::: SELECTED PASSAGE
Streptococcal infections that start in the skin can sometimes spread elsewhere, resulting in a rare but potentially life-threatening condition called necrotizing fasciitis, sometimes referred to as flesh-eating bacterial syndrome. S. pyogenes is one of several species that can cause this rare but potentially-fatal condition; others include Klebsiella, Clostridium, Escherichia coli, S. aureus, and Aeromonas hydrophila.
Necrotizing fasciitis occurs when the fascia, a thin layer of connective tissue between the skin and muscle, becomes infected. Severe invasive necrotizing fasciitis due to Streptococcus pyogenes occurs when virulence factors that are responsible for adhesion and invasion overcome host defenses. S. pyogenes invasins allow bacterial cells to adhere to tissues and establish infection. Bacterial proteases unique to S. pyogenes aggressively infiltrate and destroy host tissues, inactivate complement, and prevent neutrophil migration to the site of infection. The infection and resulting tissue death can spread very rapidly, as large areas of skin become detached and die. Treatment generally requires debridement (surgical removal of dead or infected tissue) or amputation of infected limbs to stop the spread of the infection; surgical treatment is supplemented with intravenous antibiotics and other therapies.
Necrotizing fasciitis does not always originate from a skin infection; in some cases there is no known portal of entry. Some studies have suggested that experiencing a blunt force trauma can increase the risk of developing streptococcal necrotizing fasciitis.
::::::
CHECK YOUR UNDERSTANDING »
1. In the passage on necrotizing fasciitis, which tissue becomes infected when the condition occurs?
2. Reproduce word for word the stretch of the necrotizing fasciitis passage from "Necrotizing fasciitis does" through "streptococcal necrotizing fasciitis.".
::: INPUT DATA
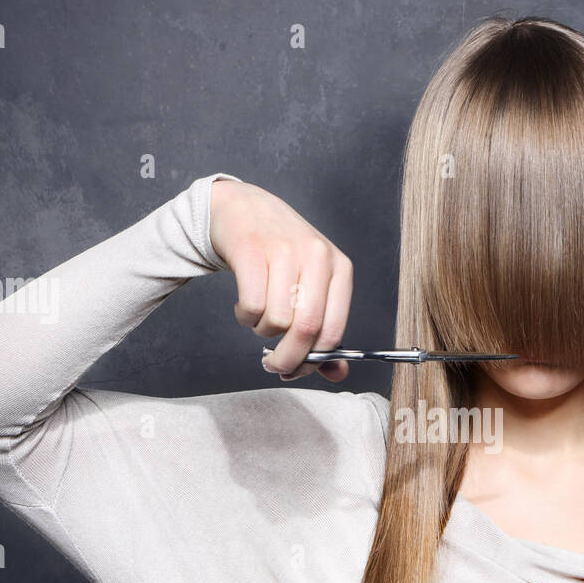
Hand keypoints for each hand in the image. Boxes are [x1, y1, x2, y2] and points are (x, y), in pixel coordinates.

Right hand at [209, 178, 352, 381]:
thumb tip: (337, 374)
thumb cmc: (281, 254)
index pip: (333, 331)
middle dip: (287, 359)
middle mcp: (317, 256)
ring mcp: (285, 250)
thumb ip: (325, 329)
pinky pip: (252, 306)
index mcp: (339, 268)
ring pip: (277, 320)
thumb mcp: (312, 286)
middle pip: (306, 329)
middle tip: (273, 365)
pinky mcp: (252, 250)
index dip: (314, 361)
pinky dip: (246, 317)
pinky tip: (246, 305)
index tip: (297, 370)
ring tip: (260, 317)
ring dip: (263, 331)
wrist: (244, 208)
::::::
TASK RESPONSES »
1. The fascia, a thin layer of connective tissue between the skin and muscle.

2.
Necrotizing fasciitis does not always originate from a skin infection; in some cases there is no known portal of entry. Some studies have suggested that experiencing a blunt force trauma can increase the risk of developing streptococcal necrotizing fasciitis.